In cerca di spazi riscopriamo i nostri balconi, grandi , piccoli, e allora la voglia di renderli vivibili e di “prendere aria” come mi diceva mia nonna, quando i bambini non potevano ascoltare i segreti dei grandi. Così una sedia, un libro e grazie alla primavera alle porte mi sembra di stare fuori, da quanto non lo facevo e mi viene in mente mio padre che prendeva il sole come una lucertola nelle sue venute romane, e con un po’ di musica sogno di essere sul terrazzo di casa a Napoli con Capri e il Golfo davanti, sento le voci dei miei genitori e appena riapro gli occhi ho le lacrime che scendono sul viso.
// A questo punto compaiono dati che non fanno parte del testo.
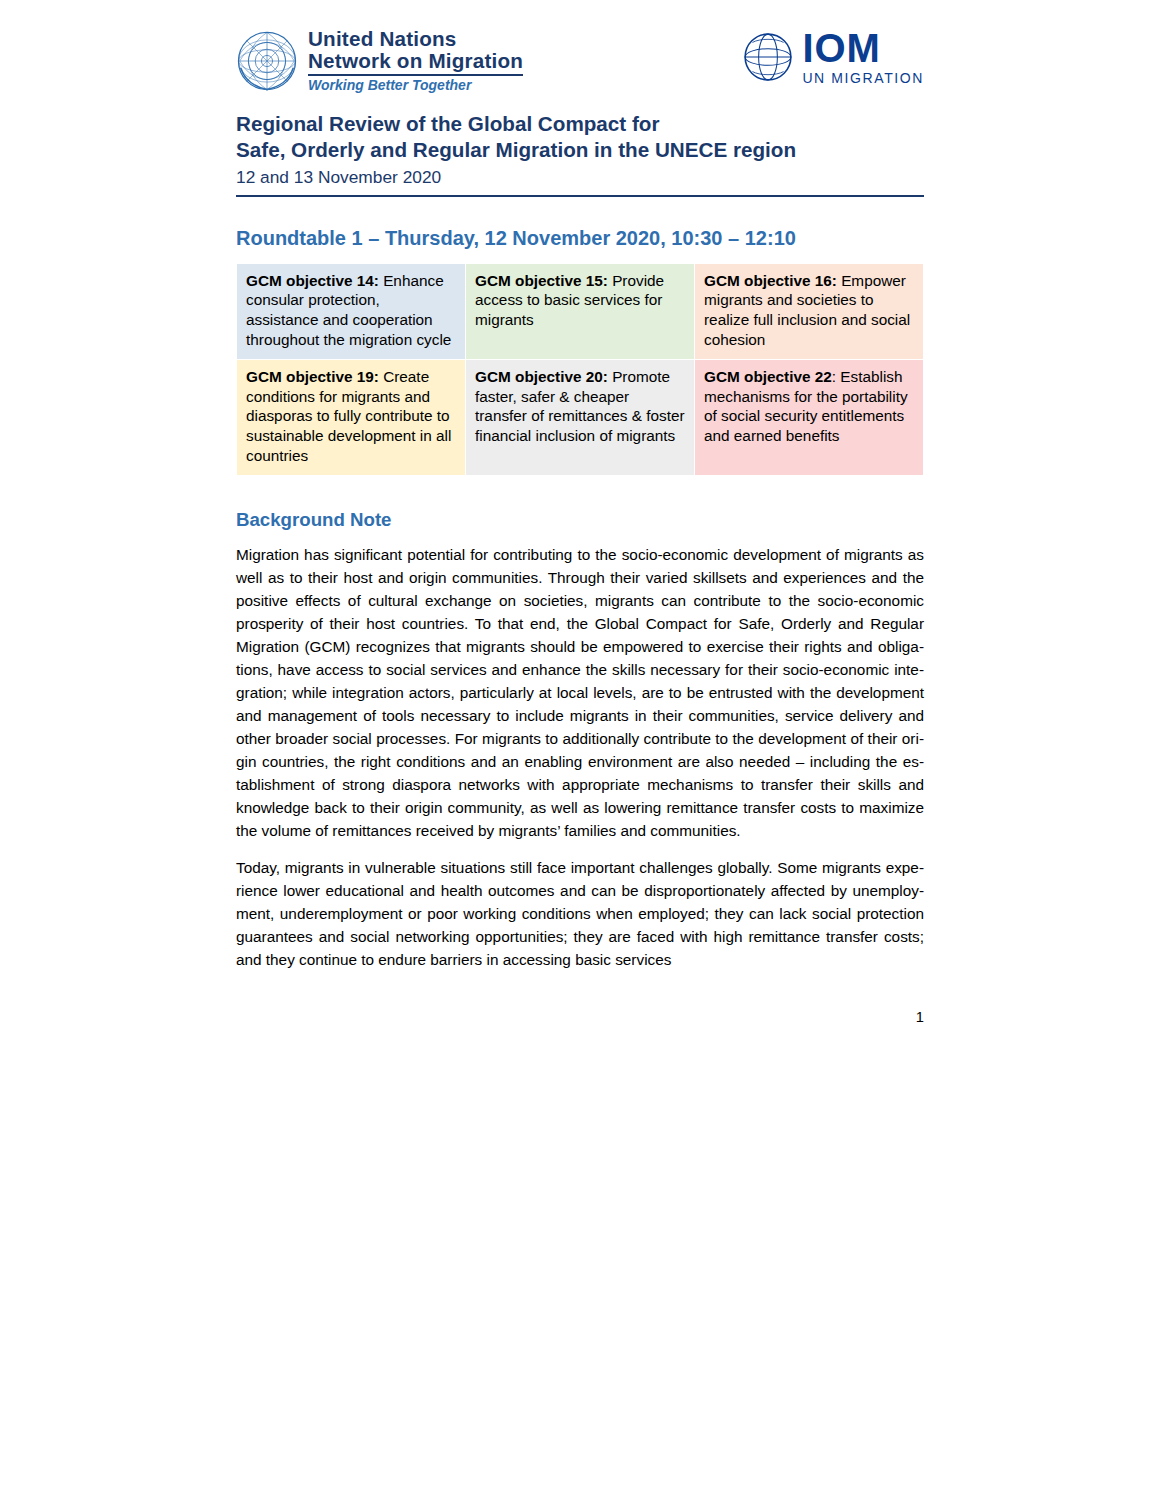United Nations
Network on Migration
Working Better Together
IOM
UN MIGRATION
Regional Review of the Global Compact for
Safe, Orderly and Regular Migration in the UNECE region
12 and 13 November 2020
Roundtable 1 – Thursday, 12 November 2020, 10:30 – 12:10
| GCM objective 14: Enhance consular protection, assistance and cooperation throughout the migration cycle | GCM objective 15: Provide access to basic services for migrants | GCM objective 16: Empower migrants and societies to realize full inclusion and social cohesion |
| GCM objective 19: Create conditions for migrants and diasporas to fully contribute to sustainable development in all countries | GCM objective 20: Promote faster, safer & cheaper transfer of remittances & foster financial inclusion of migrants | GCM objective 22 : Establish mechanisms for the portability of social security entitlements and earned benefits |
Background Note
Migration has significant potential for contributing to the socio-economic development of migrants as well as to their host and origin communities. Through their varied skillsets and experiences and the positive effects of cultural exchange on societies, migrants can contribute to the socio-economic prosperity of their host countries. To that end, the Global Compact for Safe, Orderly and Regular Migration (GCM) recognizes that migrants should be empowered to exercise their rights and obligations, have access to social services and enhance the skills necessary for their socio-economic integration; while integration actors, particularly at local levels, are to be entrusted with the development and management of tools necessary to include migrants in their communities, service delivery and other broader social processes. For migrants to additionally contribute to the development of their origin countries, the right conditions and an enabling environment are also needed – including the establishment of strong diaspora networks with appropriate mechanisms to transfer their skills and knowledge back to their origin community, as well as lowering remittance transfer costs to maximize the volume of remittances received by migrants’ families and communities.
Today, migrants in vulnerable situations still face important challenges globally. Some migrants experience lower educational and health outcomes and can be disproportionately affected by unemployment, underemployment or poor working conditions when employed; they can lack social protection guarantees and social networking opportunities; they are faced with high remittance transfer costs; and they continue to endure barriers in accessing basic services
1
Ma una delle cose più belle, di questo dannato e maledetto periodo, è vivere con mia madre. Lei a Napoli, in quella casa affacciata sul panorama più bello del mondo, e io a Roma nord, il computer in cucina sia per lei che per me, il colore della cucina è lo stesso, siamo distanti ma vicine. Da domenica siamo connesse su Skype, lasciamo il pc acceso anche di notte, ogni tanto Skype si stufa e la connessione dopo 12 ore si stacca, ma se non è notte, ripristiniamo subito il contatto.
Insomma che bello fare la “ sentinella/angelo custode ” della mia mamma, è come essere lì, certo non posso abbracciarla ma sento la sua voce, i rumori della sua quotidianità. E così sappiamo tutto di noi, cosa cuciniamo, cosa vediamo in tv e le emozioni che di volta in volta ci assalgono. Insomma sono il suo “ Grande Fratello”, la webcam mi permette di rendere la sua solitudine una condivisione, chiunque passi davanti si fa vivo e così la nonna può condividere la sua vita.
Benedetta tecnologia che annulla la distanza e la malinconia, ogni tanto giro per casa con il pc e così facciamo giri virtuali, e ci siamo inventate anche momenti per ascoltare la musica insieme. Pura commozione quando le dico mamma scusami vado di là, mi sembra di essere lì, ritorno figlia e devo dire che ogni tanto fa proprio bene. Mangiamo quasi sempre in sincrono e l’altra sera nel delirio della casalinghitudine , all’una di notte lavavamo il pavimento della cucina insieme a più di 200 km. Ma che meraviglia poterle essere vicino, in questa bolla surreale in cui stiamo vivendo mi accorgo che ho più tempo per lei. Ma aveva ragione Hermann Hesse “La solitudine è indipendenza”.